On September 19, 2017, Hardridge was a passenger in a severe car accident.

When she was admitted to the emergency room, the doctors on staff identified her on her hospital bracelet as “Lucky Lucky,” as opposed to the typical default name of “Jane Doe.”
Today, the hospital bracelet – inscribed with “Lucky Lucky,” just as the story goes – lives in Hardrige’s studio, proudly framed at the top of the room.
When she started her business three years after the accident, it was merely an e-commerce venture. Nowadays, the business has come a long way from exclusively website sales. Her jewelry can be found in local coffee shops, farmers markets, and handicraft artisan goods store Morro Made.
When reflecting on Hardridge’s story, Morro Made storeowner and Cal Poly accounting lecturer Tim Ridout gushes with pride.
“The community just joys my heart so much. I can see people in person wearing my jewelry, I can see people on campus wearing my jewelry.”
Macey Hardridge
“What really stands out to me, as a Cal Poly grad, a transfer student, and now a teacher some 30 years later, is that Macey is living Learn by Doing,” Ridout said.
“She procures, manufactures, markets and sells all her own products. She has to try, fail and iterate. She has to organize her time to be a successful student and manage a whole business. While she’s taking classes, she has the real world to compare and contrast against the teachings. She has the opportunity to take what she’s already doing and fine tune it with newly learned concepts.”
When she’s not in class or her jewelry-making studio, if you’re looking for Macey Hardridge, you will most likely find her engaging with the community at one of the many local farmers markets in San Luis Obispo county. And these markets, aside from being her most lucrative selling touchpoint, are also her favorite place to be.
“The farmers markets and the SLO community are the reason for this business. I don’t think I would be able to continue this business with the same model if it was all online,” Hardridge said. “When I’m doing these in person markets and I have this consistent flow of people coming through and seeing the shop, I can see how people are interacting with the product. I’m able to get a more true idea of what products are liked and not liked.”
“The community just joys my heart so much. I can see people in person wearing my jewelry, I can see people on campus wearing my jewelry. I went to the Club Fair the other day, and I saw five people wearing my jewelry – just at the club fair!”
At a recent farmer’s market in San Luis Obispo, Hardridge’s tent – characteristically enshrouded in foliage – sheltered her setup, which put all of Lucky Lucky’s products on display.

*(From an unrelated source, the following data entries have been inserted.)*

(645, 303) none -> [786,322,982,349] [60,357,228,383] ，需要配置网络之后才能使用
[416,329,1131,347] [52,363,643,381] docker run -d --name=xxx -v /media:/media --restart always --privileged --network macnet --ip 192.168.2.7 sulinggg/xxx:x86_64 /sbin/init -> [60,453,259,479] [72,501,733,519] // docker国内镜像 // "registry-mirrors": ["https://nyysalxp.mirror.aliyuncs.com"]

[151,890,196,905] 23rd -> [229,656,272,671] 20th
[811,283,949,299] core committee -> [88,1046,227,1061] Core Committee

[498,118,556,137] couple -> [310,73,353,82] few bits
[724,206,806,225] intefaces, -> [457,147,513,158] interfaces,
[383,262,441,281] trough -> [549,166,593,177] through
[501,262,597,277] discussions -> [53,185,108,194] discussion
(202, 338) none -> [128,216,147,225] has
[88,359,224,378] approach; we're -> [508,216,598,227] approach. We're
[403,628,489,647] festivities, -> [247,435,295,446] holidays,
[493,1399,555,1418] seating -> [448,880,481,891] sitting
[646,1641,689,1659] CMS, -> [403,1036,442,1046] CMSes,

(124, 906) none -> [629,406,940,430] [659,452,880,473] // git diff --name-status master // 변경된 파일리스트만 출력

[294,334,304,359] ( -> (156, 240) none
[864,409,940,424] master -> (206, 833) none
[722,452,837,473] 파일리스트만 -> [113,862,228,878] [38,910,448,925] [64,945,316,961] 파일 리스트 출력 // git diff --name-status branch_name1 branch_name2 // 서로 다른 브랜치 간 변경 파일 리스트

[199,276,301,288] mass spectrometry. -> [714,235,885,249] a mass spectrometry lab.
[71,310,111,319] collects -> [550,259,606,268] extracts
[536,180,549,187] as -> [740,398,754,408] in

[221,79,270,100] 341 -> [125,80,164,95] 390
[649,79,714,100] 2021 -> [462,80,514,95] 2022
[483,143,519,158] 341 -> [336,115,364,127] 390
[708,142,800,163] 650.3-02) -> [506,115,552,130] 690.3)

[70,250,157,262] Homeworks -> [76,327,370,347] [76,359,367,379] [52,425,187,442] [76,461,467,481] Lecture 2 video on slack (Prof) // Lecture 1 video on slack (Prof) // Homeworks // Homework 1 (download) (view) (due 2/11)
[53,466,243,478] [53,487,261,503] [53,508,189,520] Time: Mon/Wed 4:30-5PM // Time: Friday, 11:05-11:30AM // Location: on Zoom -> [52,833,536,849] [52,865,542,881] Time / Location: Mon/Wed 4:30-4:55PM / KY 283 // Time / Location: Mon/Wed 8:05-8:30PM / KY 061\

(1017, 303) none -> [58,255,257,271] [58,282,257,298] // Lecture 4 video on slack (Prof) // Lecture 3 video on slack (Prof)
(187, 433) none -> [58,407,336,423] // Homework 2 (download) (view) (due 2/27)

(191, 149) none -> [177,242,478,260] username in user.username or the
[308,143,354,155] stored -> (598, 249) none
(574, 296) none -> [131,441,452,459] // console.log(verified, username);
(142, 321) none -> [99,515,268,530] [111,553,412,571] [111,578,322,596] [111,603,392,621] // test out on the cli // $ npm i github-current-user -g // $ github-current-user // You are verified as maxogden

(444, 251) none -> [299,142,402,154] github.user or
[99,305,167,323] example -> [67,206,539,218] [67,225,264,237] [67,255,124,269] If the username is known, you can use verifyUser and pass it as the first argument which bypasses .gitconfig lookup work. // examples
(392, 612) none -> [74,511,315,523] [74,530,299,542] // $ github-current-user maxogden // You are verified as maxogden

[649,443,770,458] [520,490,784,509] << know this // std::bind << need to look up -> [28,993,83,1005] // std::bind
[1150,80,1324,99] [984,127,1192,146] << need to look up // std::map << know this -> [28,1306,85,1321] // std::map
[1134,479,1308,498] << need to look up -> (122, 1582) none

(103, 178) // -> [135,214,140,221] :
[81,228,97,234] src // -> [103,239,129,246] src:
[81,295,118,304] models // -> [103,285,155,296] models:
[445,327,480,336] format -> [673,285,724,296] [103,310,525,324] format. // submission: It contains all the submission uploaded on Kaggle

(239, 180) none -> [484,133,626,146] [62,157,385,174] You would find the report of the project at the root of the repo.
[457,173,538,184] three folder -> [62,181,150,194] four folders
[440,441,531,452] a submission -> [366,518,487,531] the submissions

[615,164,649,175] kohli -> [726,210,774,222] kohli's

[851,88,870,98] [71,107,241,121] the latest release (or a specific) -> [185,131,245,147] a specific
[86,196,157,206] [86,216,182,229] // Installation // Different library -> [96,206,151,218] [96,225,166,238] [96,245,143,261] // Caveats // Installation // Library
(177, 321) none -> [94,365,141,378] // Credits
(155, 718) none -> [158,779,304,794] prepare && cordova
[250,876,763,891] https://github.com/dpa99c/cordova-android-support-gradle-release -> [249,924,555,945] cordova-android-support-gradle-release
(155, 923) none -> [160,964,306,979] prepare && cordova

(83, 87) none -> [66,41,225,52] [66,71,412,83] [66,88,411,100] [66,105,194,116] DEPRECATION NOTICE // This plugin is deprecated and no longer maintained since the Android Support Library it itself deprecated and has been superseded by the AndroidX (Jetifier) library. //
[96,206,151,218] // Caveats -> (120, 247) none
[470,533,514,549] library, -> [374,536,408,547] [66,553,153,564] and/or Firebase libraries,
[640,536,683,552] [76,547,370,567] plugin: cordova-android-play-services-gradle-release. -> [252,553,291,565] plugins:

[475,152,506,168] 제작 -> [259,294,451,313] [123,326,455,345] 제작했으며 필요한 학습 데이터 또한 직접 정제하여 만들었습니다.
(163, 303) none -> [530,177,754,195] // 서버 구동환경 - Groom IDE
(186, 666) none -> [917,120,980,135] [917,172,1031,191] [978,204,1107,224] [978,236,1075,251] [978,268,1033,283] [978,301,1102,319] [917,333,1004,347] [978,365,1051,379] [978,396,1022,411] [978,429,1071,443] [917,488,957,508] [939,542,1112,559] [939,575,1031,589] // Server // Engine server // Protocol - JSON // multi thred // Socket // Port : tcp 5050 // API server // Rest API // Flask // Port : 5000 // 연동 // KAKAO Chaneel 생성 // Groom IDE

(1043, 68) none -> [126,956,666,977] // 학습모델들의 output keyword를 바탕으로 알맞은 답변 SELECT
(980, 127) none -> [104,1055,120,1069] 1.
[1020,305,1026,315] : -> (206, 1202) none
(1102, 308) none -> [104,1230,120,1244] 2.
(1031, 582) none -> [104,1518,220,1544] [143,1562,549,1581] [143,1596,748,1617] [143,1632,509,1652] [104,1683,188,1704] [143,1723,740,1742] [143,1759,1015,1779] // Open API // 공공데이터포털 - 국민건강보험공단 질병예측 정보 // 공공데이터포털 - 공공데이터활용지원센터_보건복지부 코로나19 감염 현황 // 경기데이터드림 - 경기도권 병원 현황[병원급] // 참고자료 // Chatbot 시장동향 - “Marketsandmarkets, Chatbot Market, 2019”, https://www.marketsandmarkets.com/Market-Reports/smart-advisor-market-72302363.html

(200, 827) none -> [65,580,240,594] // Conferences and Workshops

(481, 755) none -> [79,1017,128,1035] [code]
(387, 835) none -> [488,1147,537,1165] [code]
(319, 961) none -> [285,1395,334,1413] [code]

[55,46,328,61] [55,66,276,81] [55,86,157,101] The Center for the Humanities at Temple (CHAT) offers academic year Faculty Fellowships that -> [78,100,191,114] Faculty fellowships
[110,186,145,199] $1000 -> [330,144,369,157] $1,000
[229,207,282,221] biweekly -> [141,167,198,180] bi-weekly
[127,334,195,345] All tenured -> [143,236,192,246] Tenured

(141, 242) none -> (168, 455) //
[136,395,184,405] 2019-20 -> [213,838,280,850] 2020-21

Earrings, crystals, keychains, rings – every product that she offered was sprawled across tables in a decorative parade.
As guitar riffs courtesy of local live music reverberate from down the street, visibly intrigued visitors leaf through necklaces, keychains, and earrings. Here, with the community, at the farmer’s market – this is where Lucky Lucky Studios comes alive.
But Hardridge’s “forever dream,” she said, is to have a place of her own.
“I’ve always hoped to have a brick-and-mortar store, an actual storefront,” Hardridge said. To have my jewelry there all the time.”